This is my symphony

What I read & what I lived …

Freedom
by Jonathan Franzen

A few years ago, following the recommendations of almost every book reviewer, I opened Jonathon Franzen’s Corrections with high expectations–winner of the National Book Award; Time’s Great American Novelist. About 40 pages later, I was done. Now I’m no wimpy reader, but Franzen’s prose was dense and I didn’t feel that “Me! Me!” tug from the characters. A fellow English teacher, and an abashed Franzen fan, dropped the book off at my house saying, “No rush–whenever I got to it … ” Such a soft sell. After getting tired of  the 3 inch tome staring back at me from my reading shelf, I broke down. How bad could it be, after all?

Let me begin by saying that this time I finished the novel. And I’m actually quite proud of that because I was tempted many times to quit. Was the prose still dense? Yes–though maybe not so much. Did I feel that tug from the characters? Yes–although when Patty and Walter Berglund showed their true colors I felt hornswoggled. The summary in PW is accurate enough for anyone not familiar with the story: two young liberals build an idyllic life together: model marriage, precocious kids, This Old House renovations–they had it all and did it all. Or so it seemed. But sugar-coating only cracks and crumbles under the weight of reality,and what lies beneath is often rotting. And so it was with Patty and Walter. Their lack of emotional intelligence led to repression, jealousy, betrayal, adultery.

I don’t need Pollyanna or happy endings.

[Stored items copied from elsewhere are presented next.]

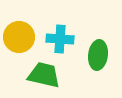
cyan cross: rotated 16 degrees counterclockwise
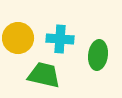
yellow circle: moved 1 px left, 1 px down
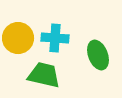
cyan cross: moved 5 px left, 1 px up
green ellipse: rotated 28 degrees counterclockwise
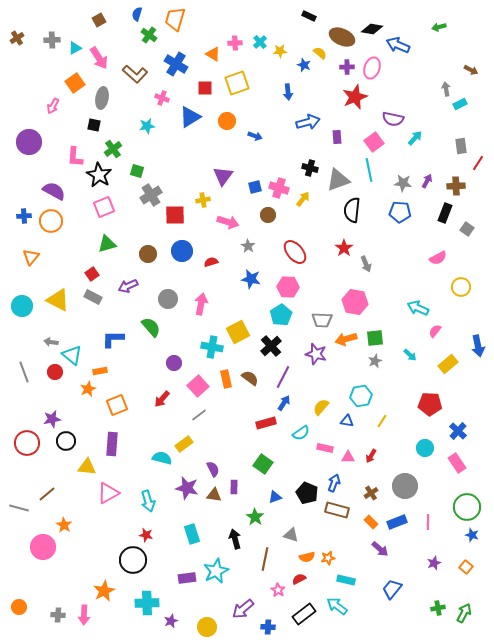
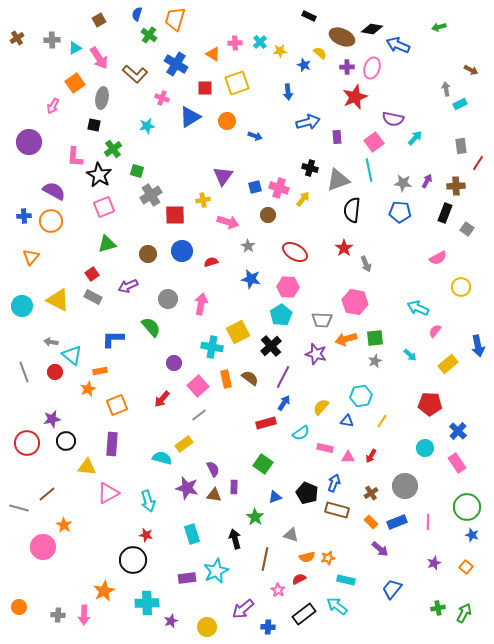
red ellipse at (295, 252): rotated 20 degrees counterclockwise
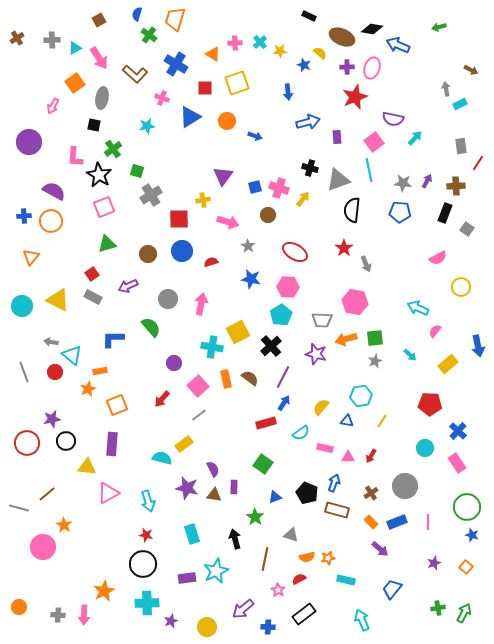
red square at (175, 215): moved 4 px right, 4 px down
black circle at (133, 560): moved 10 px right, 4 px down
cyan arrow at (337, 606): moved 25 px right, 14 px down; rotated 30 degrees clockwise
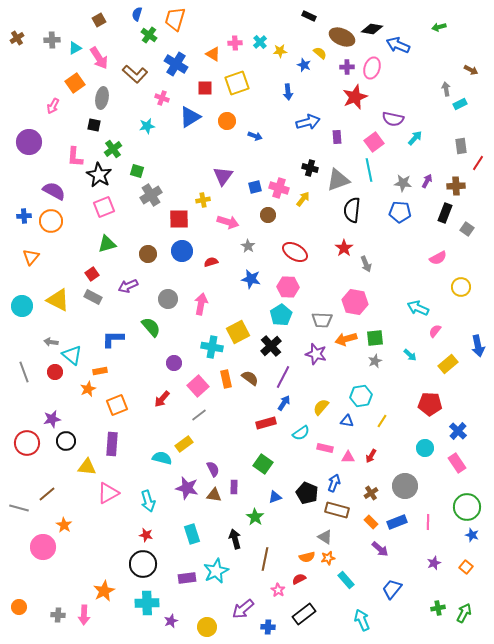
gray triangle at (291, 535): moved 34 px right, 2 px down; rotated 14 degrees clockwise
cyan rectangle at (346, 580): rotated 36 degrees clockwise
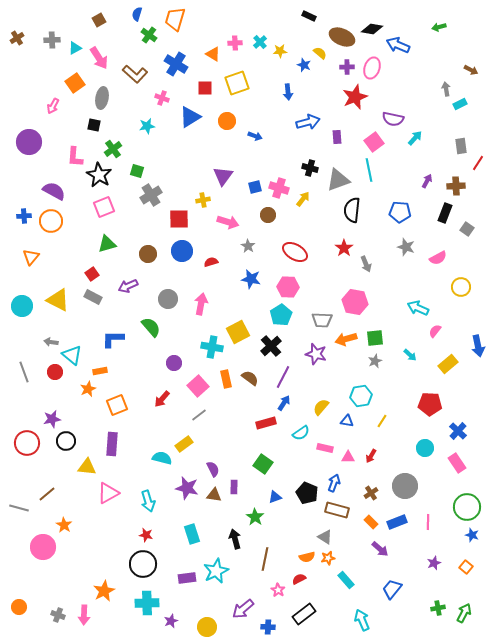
gray star at (403, 183): moved 3 px right, 64 px down; rotated 12 degrees clockwise
gray cross at (58, 615): rotated 16 degrees clockwise
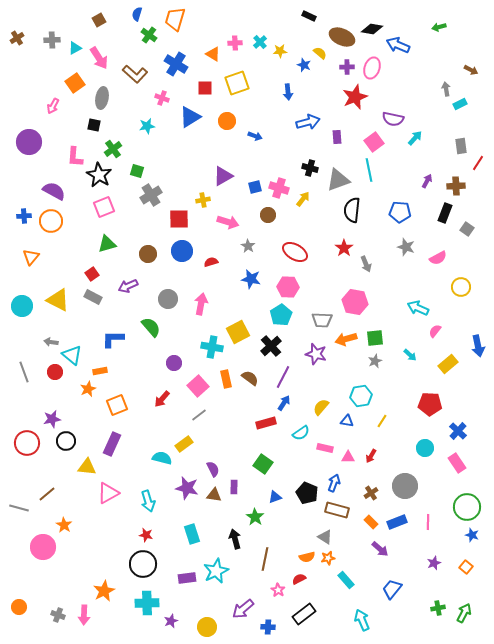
purple triangle at (223, 176): rotated 25 degrees clockwise
purple rectangle at (112, 444): rotated 20 degrees clockwise
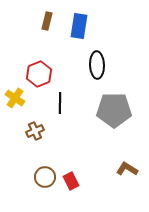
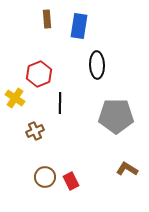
brown rectangle: moved 2 px up; rotated 18 degrees counterclockwise
gray pentagon: moved 2 px right, 6 px down
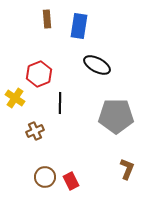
black ellipse: rotated 60 degrees counterclockwise
brown L-shape: rotated 80 degrees clockwise
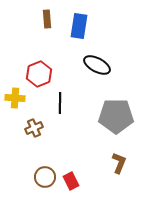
yellow cross: rotated 30 degrees counterclockwise
brown cross: moved 1 px left, 3 px up
brown L-shape: moved 8 px left, 6 px up
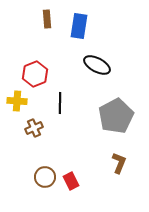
red hexagon: moved 4 px left
yellow cross: moved 2 px right, 3 px down
gray pentagon: rotated 28 degrees counterclockwise
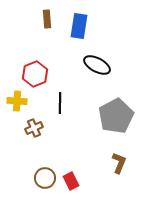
brown circle: moved 1 px down
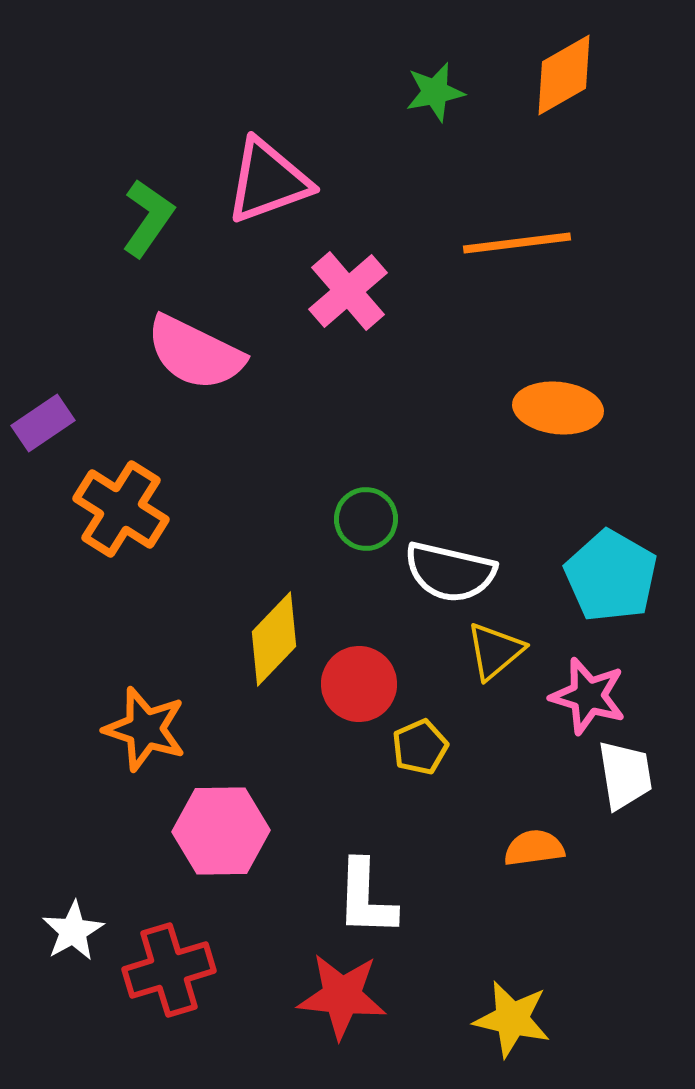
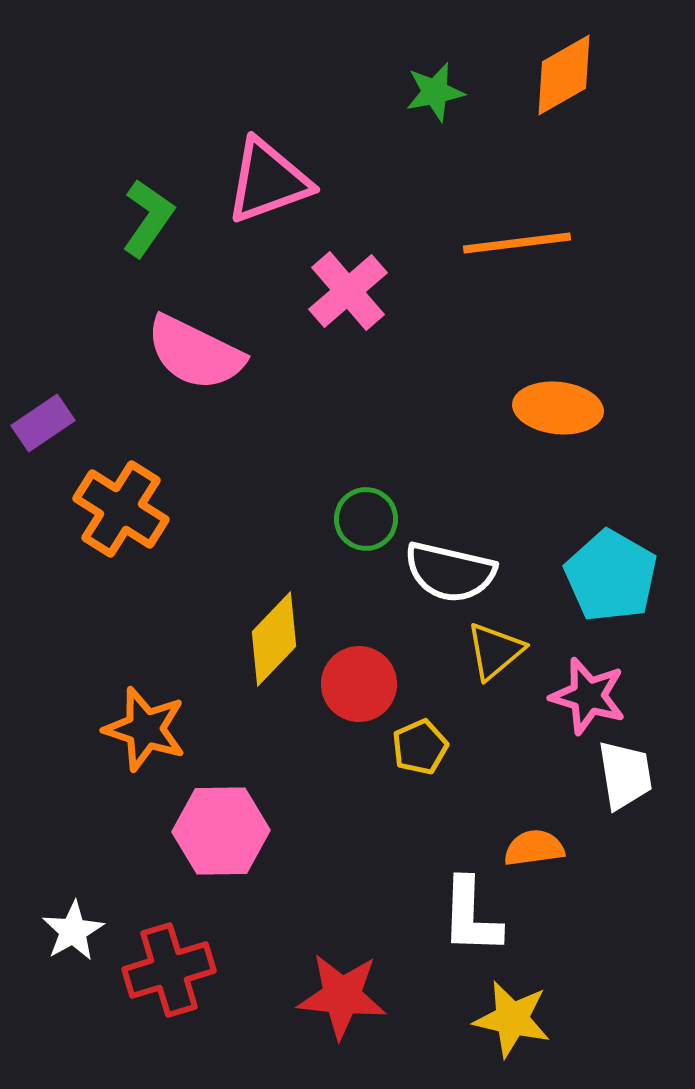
white L-shape: moved 105 px right, 18 px down
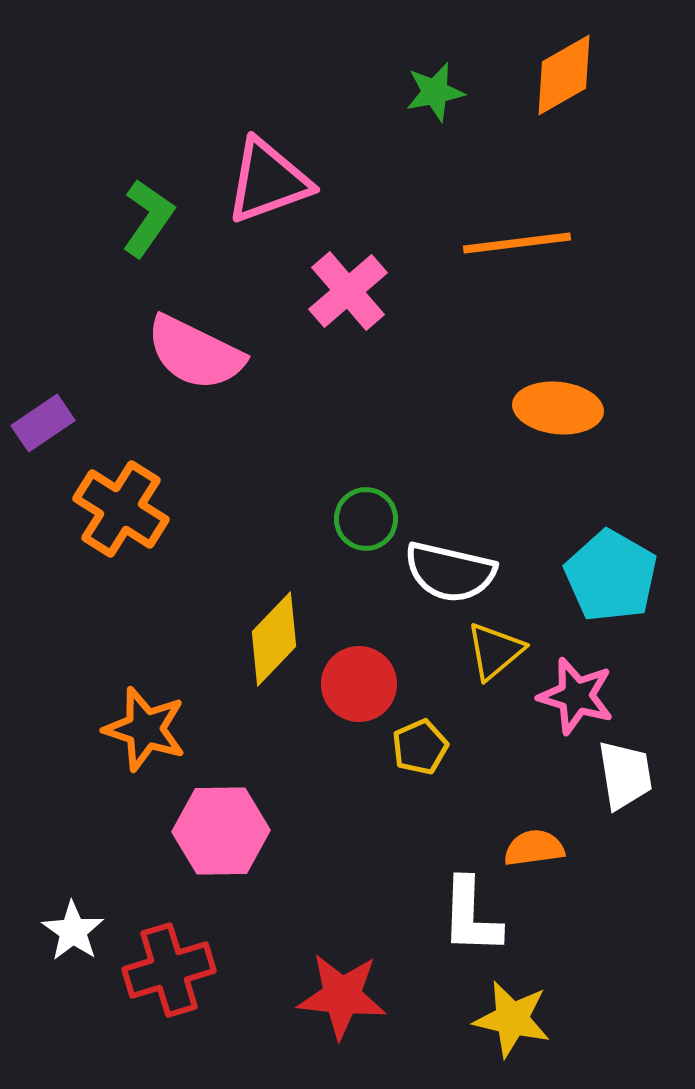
pink star: moved 12 px left
white star: rotated 8 degrees counterclockwise
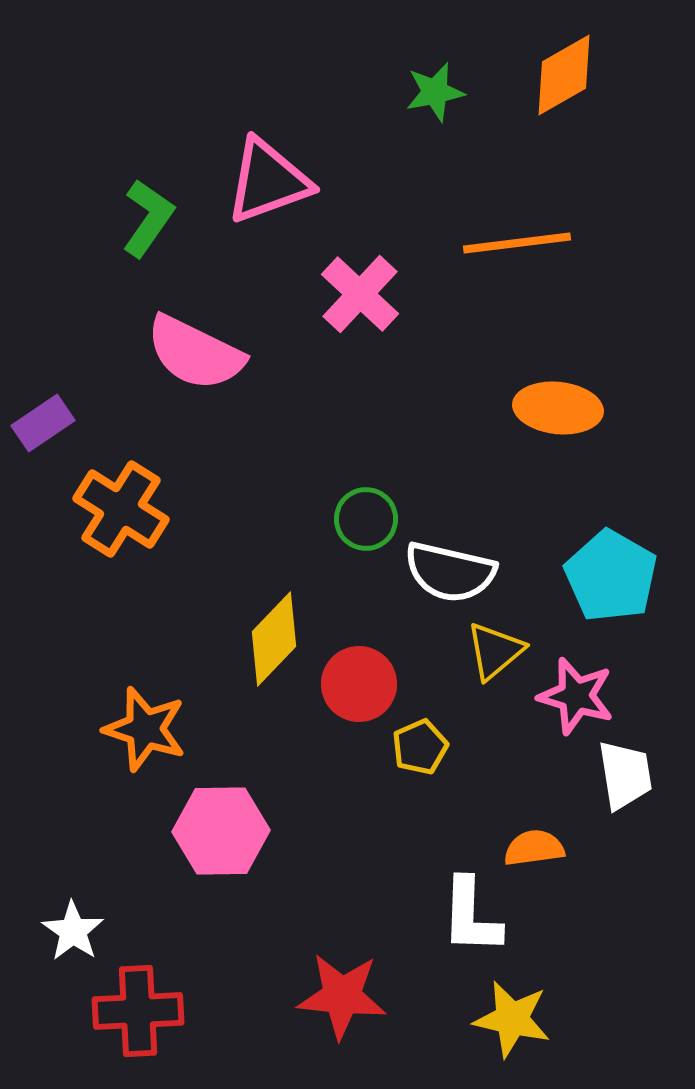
pink cross: moved 12 px right, 3 px down; rotated 6 degrees counterclockwise
red cross: moved 31 px left, 41 px down; rotated 14 degrees clockwise
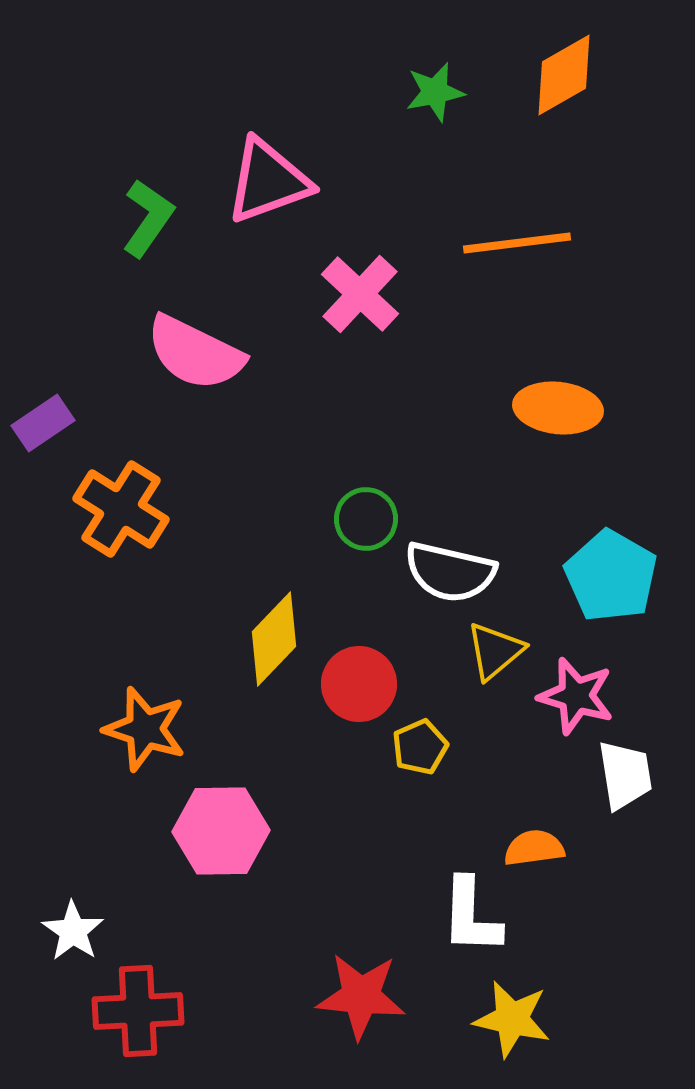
red star: moved 19 px right
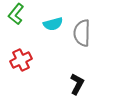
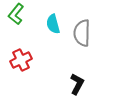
cyan semicircle: rotated 90 degrees clockwise
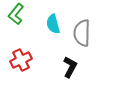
black L-shape: moved 7 px left, 17 px up
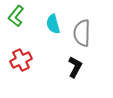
green L-shape: moved 2 px down
black L-shape: moved 5 px right
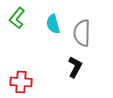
green L-shape: moved 1 px right, 2 px down
red cross: moved 22 px down; rotated 30 degrees clockwise
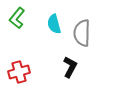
cyan semicircle: moved 1 px right
black L-shape: moved 5 px left
red cross: moved 2 px left, 10 px up; rotated 20 degrees counterclockwise
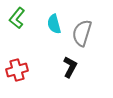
gray semicircle: rotated 16 degrees clockwise
red cross: moved 2 px left, 2 px up
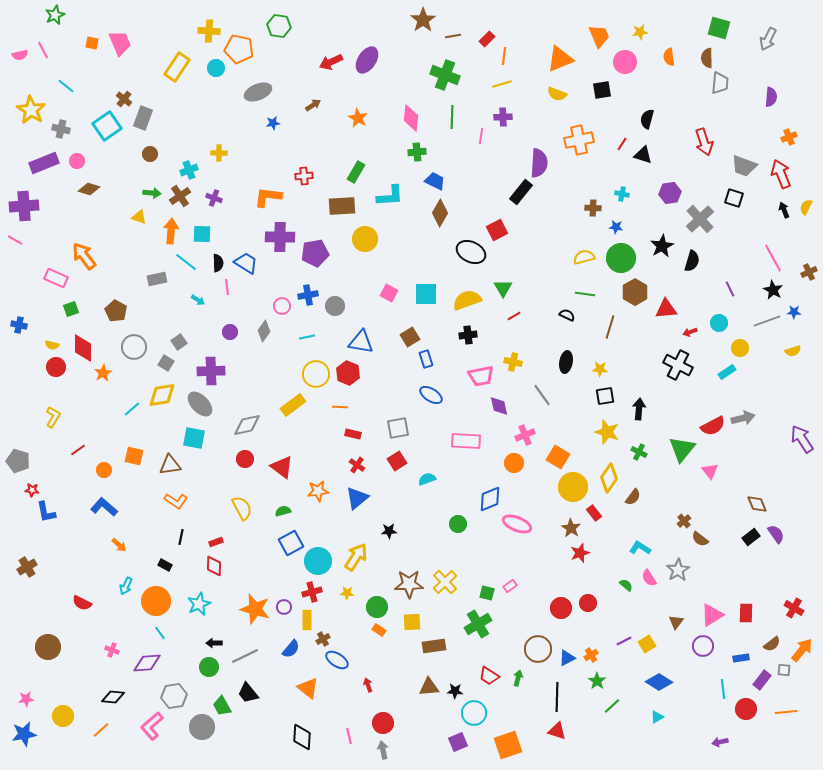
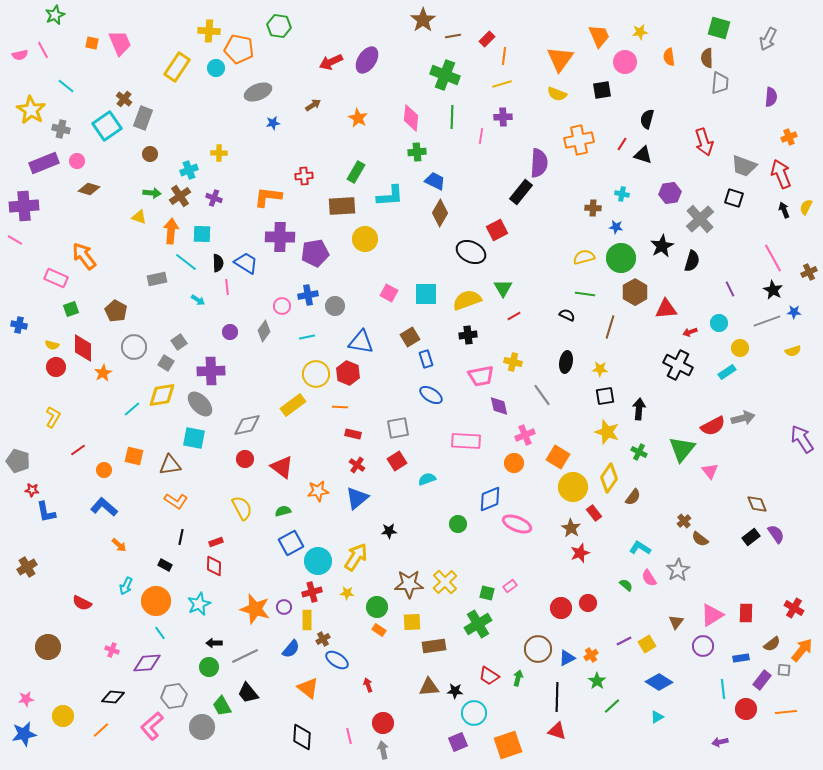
orange triangle at (560, 59): rotated 32 degrees counterclockwise
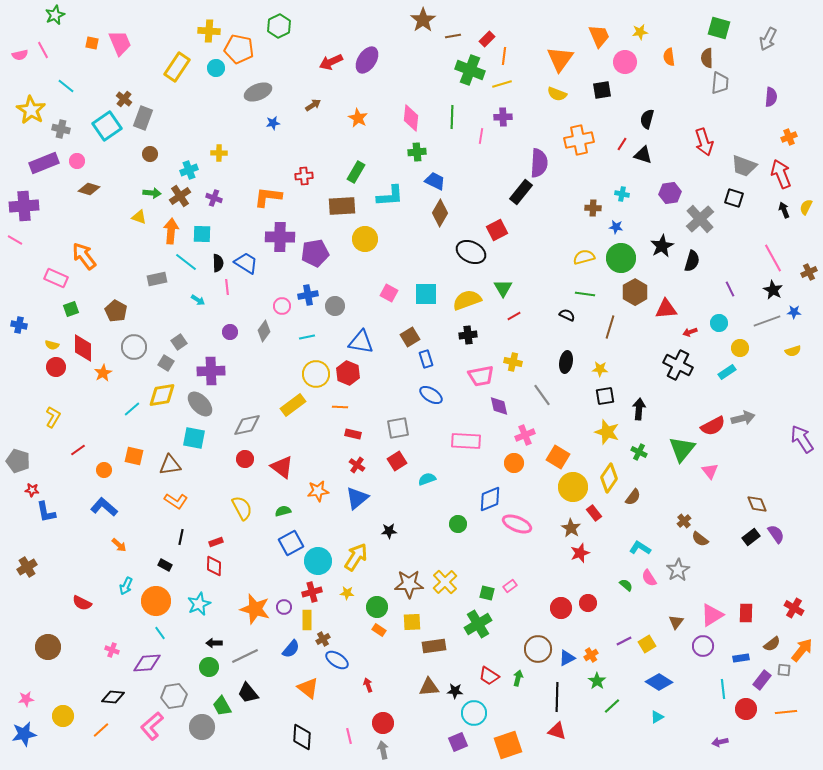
green hexagon at (279, 26): rotated 25 degrees clockwise
green cross at (445, 75): moved 25 px right, 5 px up
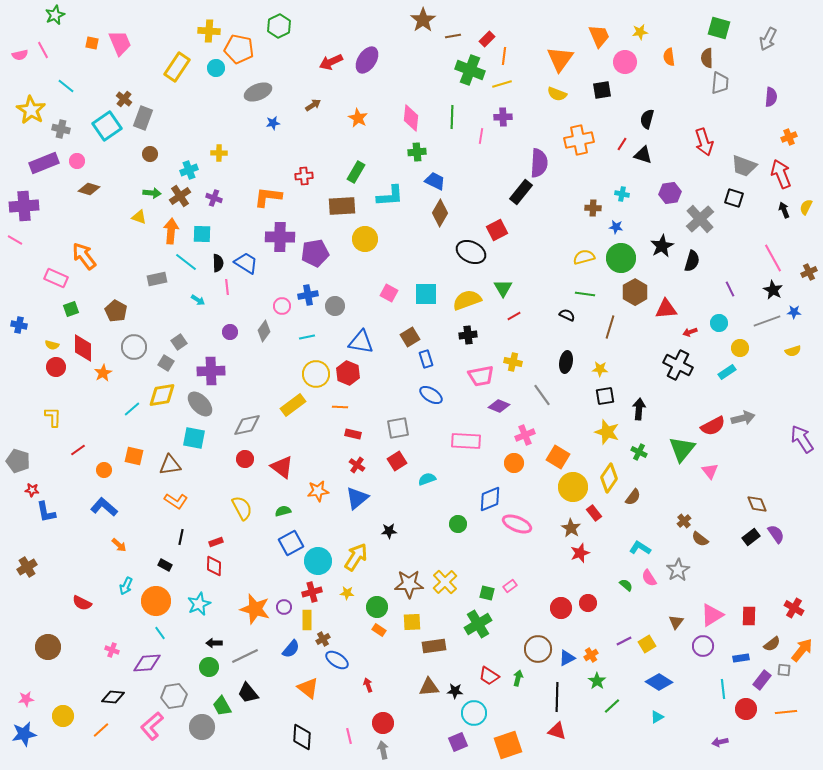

But I do need to feel as though characters I live with throughout a novel have some redeemable characteristics. And here I found none. After their lives collapse, both Patty and Walter try to reinvent themselves, but still find little happiness, and their reunion at the novel’s end feels thin. In many ways, Freedom was the twin of We Were the Mulvaneys by Joyce Carol Oates. But I left Oates’ novel satisfied at the family’s reconciliation and reinvention. I don’t know what I’m missing with Franzen’s novels, but I just don’t get it.